Abstract
Wang et al. recently reported an in silico study of the trichodiene synthase (TDS) conversion of farnesyl diphosphate (FPP) to trichodiene (TD) (Wang et al., ACS Catal. 2017, 7, 5841–5846). Although the methods and level of theory used in that work are nearly identical to our own recent work on this system (Dixit et al., ACS Catal. 2017, 7, 812–818), Wang et al. reach rather different conclusions. The authors claimed to obtain a “very credible” mechanism for the biosynthesis of TD and optimized the optimal folding mode of FPP in the 1,6-ring closure in TDS. However, the folding mode of the FPP substrate that was presented contradicts well-established NMR and mass spectrometry data. Moreover, the authors make numerous incorrect statements regarding our earlier work.
Graphical abstract
The purpose of this commentary is to point out several errors in the recent work of Wang et al.1 on the biocatalysis in trichodiene synthase (TDS). These errors pertain to the claim of an “optimal” binding mode of the substrate farnesyl diphosphate (FPP), which, in fact, is inconsistent with experimental data, and numerous puzzling and plainly incorrect statements on our work that was published earlier in this Journal.2 Importantly, the findings and key reaction steps appear to directly contradict the reaction pathway established by NMR isotope-labeling experiments.

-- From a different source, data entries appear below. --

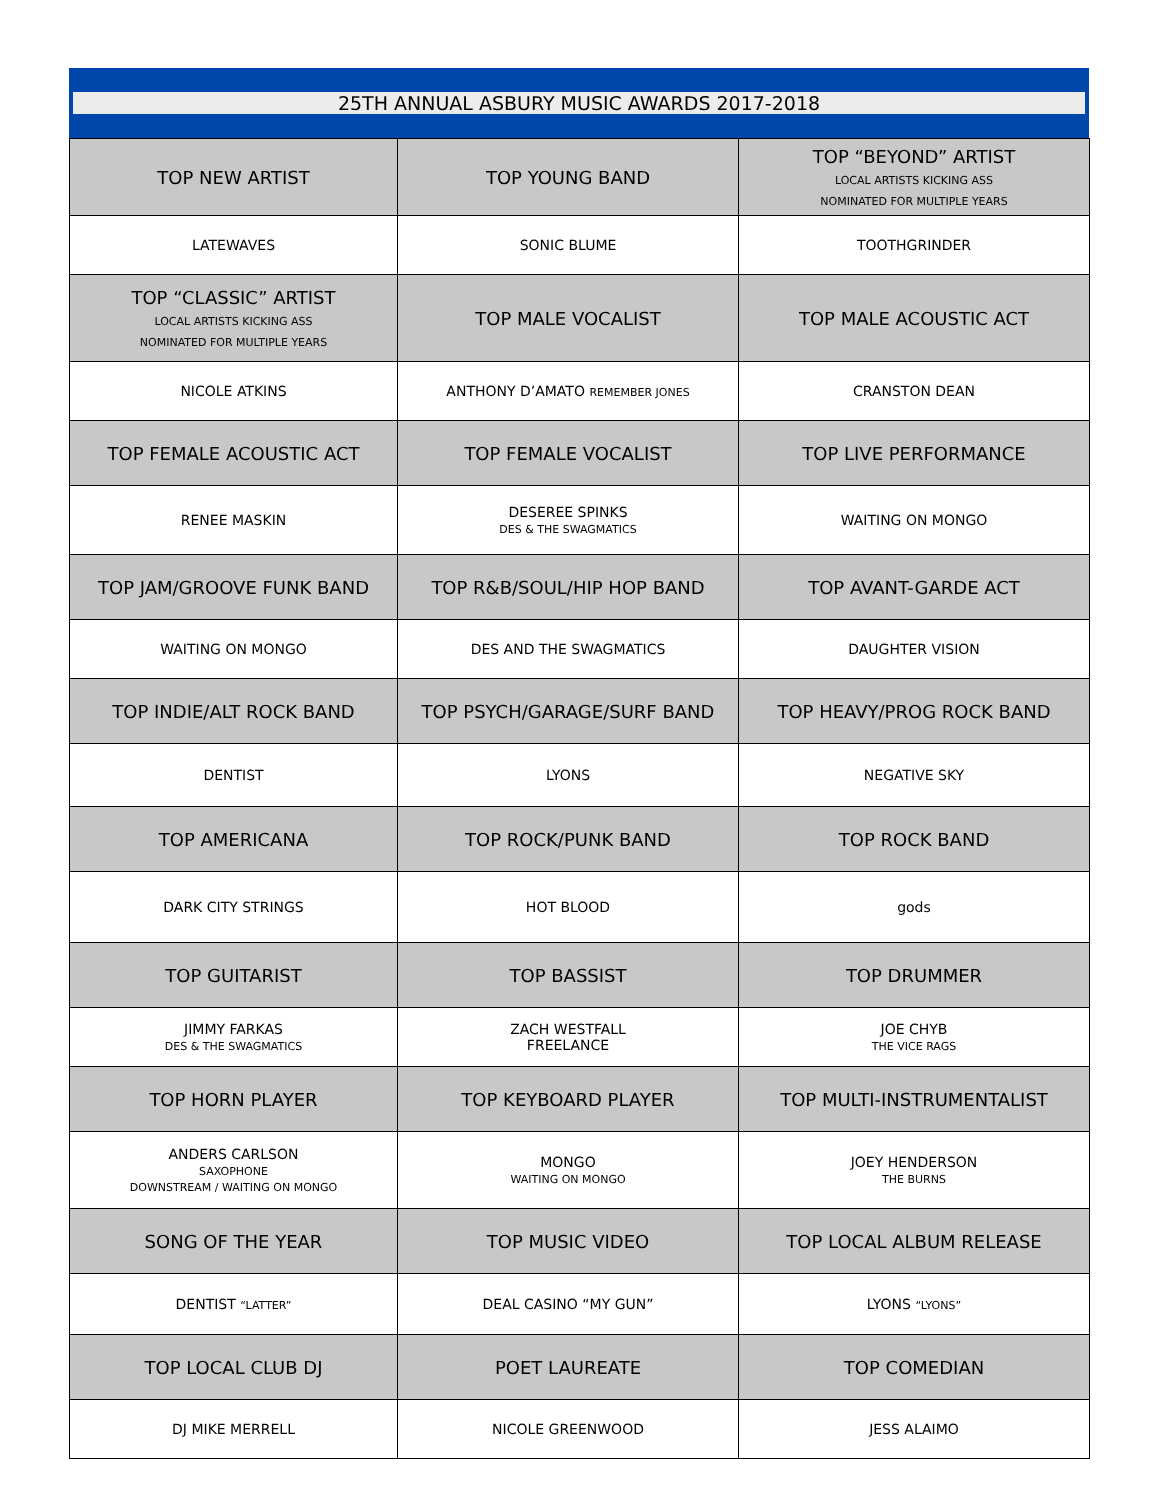25TH ANNUAL ASBURY MUSIC AWARDS 2017-2018
| TOP NEW ARTIST | TOP YOUNG BAND | TOP “BEYOND” ARTIST LOCAL ARTISTS KICKING ASS NOMINATED FOR MULTIPLE YEARS |
| --- | --- | --- |
| LATEWAVES | SONIC BLUME | TOOTHGRINDER |
| TOP “CLASSIC” ARTIST LOCAL ARTISTS KICKING ASS NOMINATED FOR MULTIPLE YEARS | TOP MALE VOCALIST | TOP MALE ACOUSTIC ACT |
| NICOLE ATKINS | ANTHONY D’AMATO REMEMBER JONES | CRANSTON DEAN |
| TOP FEMALE ACOUSTIC ACT | TOP FEMALE VOCALIST | TOP LIVE PERFORMANCE |
| RENEE MASKIN | DESEREE SPINKS DES & THE SWAGMATICS | WAITING ON MONGO |
| TOP JAM/GROOVE FUNK BAND | TOP R&B/SOUL/HIP HOP BAND | TOP AVANT-GARDE ACT |
| WAITING ON MONGO | DES AND THE SWAGMATICS | DAUGHTER VISION |
| TOP INDIE/ALT ROCK BAND | TOP PSYCH/GARAGE/SURF BAND | TOP HEAVY/PROG ROCK BAND |
| DENTIST | LYONS | NEGATIVE SKY |
| TOP AMERICANA | TOP ROCK/PUNK BAND | TOP ROCK BAND |
| DARK CITY STRINGS | HOT BLOOD | gods |
| TOP GUITARIST | TOP BASSIST | TOP DRUMMER |
| JIMMY FARKAS DES & THE SWAGMATICS | ZACH WESTFALL FREELANCE | JOE CHYB THE VICE RAGS |
| TOP HORN PLAYER | TOP KEYBOARD PLAYER | TOP MULTI-INSTRUMENTALIST |
| ANDERS CARLSON SAXOPHONE DOWNSTREAM / WAITING ON MONGO | MONGO WAITING ON MONGO | JOEY HENDERSON THE BURNS |
| SONG OF THE YEAR | TOP MUSIC VIDEO | TOP LOCAL ALBUM RELEASE |
| DENTIST “LATTER” | DEAL CASINO “MY GUN” | LYONS “LYONS” |
| TOP LOCAL CLUB DJ | POET LAUREATE | TOP COMEDIAN |
| DJ MIKE MERRELL | NICOLE GREENWOOD | JESS ALAIMO |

Previously, we reported on an extensive study utilizing a combined quantum mechanical and molecular mechanical (QM/MM)3–4 method on the biosynthetic formation of trichodiene (TD) by TDS (Scheme 1), culminating from laborious and thorough work carried out in a period of over ten years.2 In that study, we addressed numerous issues pertinent to the chemical control exerted by TDS to avoid by-product formation from a sequence of reactive carbocation intermediates, and highlighted several general catalytic principles that are potentially applicable to other terpenoid synthases. TDS has been extensively studied experimentally,5–8 providing an unprecedented amount of data for judicious comparison and validation of theory.9–10 TDS, as other terpenoid synthases, is extremely challenging to theoretical investigation because the precise, folded conformation of the linear substrate FPP in the binding pocket is unknown. There are multiple possible reaction channels leading to unwanted by-products, and it is necessary to use accurate quantum chemistry methods to treat the facile bond breaking and bond forming steps.2, 11–15 To overcome these difficulties, we have developed and reported in reference 2 a systematic strategy to treat these biosynthetic processes computationally.14, 16–17
In a subsequent publication, Wang et al. attempted to address the important role of substrate binding in TDS, with a particular emphasis on stereoselectivity.1 In that work, the authors followed essentially the same procedures, including exactly the same level of theory described in Ref. 2, but started by docking the large, open structure of FPP directly into the active site. Then, the authors tried to delineate how this initial fold determines chemical specificity. Unfortunately, the report of Ref. 1 contains egregious errors that we will address in the following, including (1) erroneous key results that directly contradict the previously established reaction pathway by NMR and mass spectrometric experiments, and (2) incorrect statements that, surprisingly, directly contradict the structures and written texts in Ref. 2.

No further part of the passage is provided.